§ **Task brief**
Copy the records from their first line through the line containing "ベリリウム(Beryllium)", swapping "Telefax" for "Fax" and leaving all else unchanged.

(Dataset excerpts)

|---|

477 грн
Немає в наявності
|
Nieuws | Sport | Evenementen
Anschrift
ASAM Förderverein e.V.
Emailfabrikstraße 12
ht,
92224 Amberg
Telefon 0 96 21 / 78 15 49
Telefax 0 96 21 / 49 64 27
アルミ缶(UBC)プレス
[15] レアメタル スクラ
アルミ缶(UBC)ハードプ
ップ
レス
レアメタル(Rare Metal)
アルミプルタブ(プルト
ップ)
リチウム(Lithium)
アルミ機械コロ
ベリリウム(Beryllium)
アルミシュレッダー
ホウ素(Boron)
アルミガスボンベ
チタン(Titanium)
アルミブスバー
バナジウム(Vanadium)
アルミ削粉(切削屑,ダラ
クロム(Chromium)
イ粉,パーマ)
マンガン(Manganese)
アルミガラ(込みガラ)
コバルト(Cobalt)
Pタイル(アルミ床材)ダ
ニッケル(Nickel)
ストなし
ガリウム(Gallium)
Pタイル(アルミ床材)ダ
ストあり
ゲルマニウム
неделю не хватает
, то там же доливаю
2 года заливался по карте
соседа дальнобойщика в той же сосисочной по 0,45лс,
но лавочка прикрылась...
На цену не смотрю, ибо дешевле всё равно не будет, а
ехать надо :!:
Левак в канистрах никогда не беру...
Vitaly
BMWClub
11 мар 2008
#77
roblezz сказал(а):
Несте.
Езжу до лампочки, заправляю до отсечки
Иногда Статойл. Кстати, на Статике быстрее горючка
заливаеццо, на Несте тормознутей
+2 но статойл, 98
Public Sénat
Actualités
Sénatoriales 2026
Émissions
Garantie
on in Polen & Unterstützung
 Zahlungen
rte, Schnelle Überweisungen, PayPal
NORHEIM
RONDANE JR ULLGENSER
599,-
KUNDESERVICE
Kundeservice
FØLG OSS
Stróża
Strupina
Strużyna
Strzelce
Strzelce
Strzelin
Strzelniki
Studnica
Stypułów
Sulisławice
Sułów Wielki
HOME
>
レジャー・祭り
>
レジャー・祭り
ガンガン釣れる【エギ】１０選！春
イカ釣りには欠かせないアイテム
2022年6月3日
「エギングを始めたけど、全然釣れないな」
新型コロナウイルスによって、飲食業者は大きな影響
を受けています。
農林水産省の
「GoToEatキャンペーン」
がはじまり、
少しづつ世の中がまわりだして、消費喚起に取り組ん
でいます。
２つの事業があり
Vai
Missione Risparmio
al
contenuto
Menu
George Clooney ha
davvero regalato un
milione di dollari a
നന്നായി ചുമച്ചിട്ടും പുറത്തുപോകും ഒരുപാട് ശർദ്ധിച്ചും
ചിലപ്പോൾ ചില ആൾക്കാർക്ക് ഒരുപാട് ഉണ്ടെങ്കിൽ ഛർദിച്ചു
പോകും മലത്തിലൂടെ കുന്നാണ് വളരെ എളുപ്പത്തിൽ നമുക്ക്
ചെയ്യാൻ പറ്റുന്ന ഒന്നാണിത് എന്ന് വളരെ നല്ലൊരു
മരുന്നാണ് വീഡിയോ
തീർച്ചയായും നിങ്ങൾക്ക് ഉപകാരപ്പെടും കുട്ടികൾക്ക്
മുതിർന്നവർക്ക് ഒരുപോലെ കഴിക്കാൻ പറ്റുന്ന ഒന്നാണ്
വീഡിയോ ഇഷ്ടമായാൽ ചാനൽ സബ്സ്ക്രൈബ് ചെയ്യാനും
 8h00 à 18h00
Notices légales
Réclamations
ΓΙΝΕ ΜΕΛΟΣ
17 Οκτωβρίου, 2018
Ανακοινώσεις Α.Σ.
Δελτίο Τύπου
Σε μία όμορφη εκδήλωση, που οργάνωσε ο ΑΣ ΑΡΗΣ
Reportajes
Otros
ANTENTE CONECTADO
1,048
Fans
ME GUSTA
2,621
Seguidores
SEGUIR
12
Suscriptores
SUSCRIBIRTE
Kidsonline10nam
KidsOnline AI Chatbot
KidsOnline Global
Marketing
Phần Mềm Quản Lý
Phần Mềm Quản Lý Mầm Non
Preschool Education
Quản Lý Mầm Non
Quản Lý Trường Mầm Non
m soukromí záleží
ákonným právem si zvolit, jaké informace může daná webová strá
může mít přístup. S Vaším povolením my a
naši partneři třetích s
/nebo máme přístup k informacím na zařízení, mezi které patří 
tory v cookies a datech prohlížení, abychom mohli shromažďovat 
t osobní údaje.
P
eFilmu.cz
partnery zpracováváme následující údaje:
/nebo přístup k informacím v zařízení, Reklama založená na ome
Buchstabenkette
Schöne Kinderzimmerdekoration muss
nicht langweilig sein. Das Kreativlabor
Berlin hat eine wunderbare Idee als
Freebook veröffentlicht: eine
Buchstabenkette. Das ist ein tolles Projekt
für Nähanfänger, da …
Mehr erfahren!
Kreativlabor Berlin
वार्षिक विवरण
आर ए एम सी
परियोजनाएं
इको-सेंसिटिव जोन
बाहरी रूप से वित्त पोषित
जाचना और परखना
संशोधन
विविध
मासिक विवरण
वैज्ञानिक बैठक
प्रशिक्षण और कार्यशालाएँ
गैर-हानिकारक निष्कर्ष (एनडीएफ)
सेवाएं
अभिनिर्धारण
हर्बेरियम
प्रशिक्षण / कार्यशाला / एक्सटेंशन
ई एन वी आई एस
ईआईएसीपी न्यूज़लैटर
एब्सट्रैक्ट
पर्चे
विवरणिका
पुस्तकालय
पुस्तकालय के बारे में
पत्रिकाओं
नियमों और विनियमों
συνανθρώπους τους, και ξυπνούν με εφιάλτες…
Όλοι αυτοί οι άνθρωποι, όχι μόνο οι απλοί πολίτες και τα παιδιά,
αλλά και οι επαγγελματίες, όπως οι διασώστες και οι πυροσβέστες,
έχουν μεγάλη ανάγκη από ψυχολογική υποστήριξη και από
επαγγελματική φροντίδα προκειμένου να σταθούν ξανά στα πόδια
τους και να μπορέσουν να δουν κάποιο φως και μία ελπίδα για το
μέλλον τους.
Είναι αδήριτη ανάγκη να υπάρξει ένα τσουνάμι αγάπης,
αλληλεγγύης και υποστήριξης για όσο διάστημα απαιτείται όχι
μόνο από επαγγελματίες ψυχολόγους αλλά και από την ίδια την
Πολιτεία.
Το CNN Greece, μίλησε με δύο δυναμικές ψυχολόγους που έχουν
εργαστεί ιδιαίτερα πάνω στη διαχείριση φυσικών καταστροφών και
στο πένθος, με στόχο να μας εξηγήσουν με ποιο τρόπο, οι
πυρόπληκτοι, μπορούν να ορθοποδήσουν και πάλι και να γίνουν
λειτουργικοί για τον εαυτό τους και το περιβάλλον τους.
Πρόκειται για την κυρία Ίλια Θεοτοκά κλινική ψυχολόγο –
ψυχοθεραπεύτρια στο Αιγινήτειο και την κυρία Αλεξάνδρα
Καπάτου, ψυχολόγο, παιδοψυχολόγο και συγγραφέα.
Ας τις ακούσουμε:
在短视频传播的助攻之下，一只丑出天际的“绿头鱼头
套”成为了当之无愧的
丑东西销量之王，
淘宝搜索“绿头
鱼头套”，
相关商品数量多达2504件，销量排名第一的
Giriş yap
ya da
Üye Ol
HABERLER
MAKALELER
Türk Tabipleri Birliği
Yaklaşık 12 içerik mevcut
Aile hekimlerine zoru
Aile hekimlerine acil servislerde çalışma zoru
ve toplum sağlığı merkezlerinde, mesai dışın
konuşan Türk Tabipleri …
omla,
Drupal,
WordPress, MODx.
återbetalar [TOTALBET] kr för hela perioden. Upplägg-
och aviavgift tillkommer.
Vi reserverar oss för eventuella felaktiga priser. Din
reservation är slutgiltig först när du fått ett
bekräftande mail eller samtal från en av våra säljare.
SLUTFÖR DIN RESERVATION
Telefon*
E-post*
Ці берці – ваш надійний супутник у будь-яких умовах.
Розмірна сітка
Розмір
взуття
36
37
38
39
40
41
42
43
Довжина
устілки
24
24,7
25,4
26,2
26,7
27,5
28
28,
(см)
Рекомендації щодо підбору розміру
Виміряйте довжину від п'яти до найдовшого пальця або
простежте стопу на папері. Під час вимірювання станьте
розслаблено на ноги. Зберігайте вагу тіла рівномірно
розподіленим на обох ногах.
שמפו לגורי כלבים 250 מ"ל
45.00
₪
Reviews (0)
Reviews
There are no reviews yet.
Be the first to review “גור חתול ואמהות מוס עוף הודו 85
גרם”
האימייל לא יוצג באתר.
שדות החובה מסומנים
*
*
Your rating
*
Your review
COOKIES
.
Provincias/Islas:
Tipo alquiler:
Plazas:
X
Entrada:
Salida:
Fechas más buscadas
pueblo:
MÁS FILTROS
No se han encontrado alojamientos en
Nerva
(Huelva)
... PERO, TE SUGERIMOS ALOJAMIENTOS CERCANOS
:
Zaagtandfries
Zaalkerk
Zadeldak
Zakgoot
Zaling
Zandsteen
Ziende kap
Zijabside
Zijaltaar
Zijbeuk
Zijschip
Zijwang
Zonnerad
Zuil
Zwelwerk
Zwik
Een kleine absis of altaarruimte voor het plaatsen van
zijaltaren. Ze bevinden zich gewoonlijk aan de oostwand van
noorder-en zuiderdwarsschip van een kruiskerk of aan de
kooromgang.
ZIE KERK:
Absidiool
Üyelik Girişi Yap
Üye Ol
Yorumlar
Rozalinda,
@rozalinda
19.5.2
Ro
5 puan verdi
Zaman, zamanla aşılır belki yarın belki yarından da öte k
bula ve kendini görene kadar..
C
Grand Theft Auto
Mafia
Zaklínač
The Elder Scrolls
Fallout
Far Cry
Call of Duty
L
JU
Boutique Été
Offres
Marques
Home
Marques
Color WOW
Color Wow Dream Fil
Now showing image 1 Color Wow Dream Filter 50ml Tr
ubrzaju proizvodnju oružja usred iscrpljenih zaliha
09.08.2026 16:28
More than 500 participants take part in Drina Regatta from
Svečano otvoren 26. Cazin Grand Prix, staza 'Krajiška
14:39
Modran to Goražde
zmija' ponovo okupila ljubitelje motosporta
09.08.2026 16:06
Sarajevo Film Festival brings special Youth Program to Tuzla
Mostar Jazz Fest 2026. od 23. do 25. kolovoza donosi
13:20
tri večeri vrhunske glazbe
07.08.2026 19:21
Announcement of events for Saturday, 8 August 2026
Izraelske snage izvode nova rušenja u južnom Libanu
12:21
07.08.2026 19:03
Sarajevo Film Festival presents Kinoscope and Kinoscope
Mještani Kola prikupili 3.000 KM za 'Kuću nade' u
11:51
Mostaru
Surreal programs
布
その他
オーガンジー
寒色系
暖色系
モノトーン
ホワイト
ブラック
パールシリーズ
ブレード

|---|

§ **Answer**
477 грн
Немає в наявності
|
Nieuws | Sport | Evenementen
Anschrift
ASAM Förderverein e.V.
Emailfabrikstraße 12
ht,
92224 Amberg
Telefon 0 96 21 / 78 15 49
Fax 0 96 21 / 49 64 27
アルミ缶(UBC)プレス
[15] レアメタル スクラ
アルミ缶(UBC)ハードプ
ップ
レス
レアメタル(Rare Metal)
アルミプルタブ(プルト
ップ)
リチウム(Lithium)
アルミ機械コロ
ベリリウム(Beryllium)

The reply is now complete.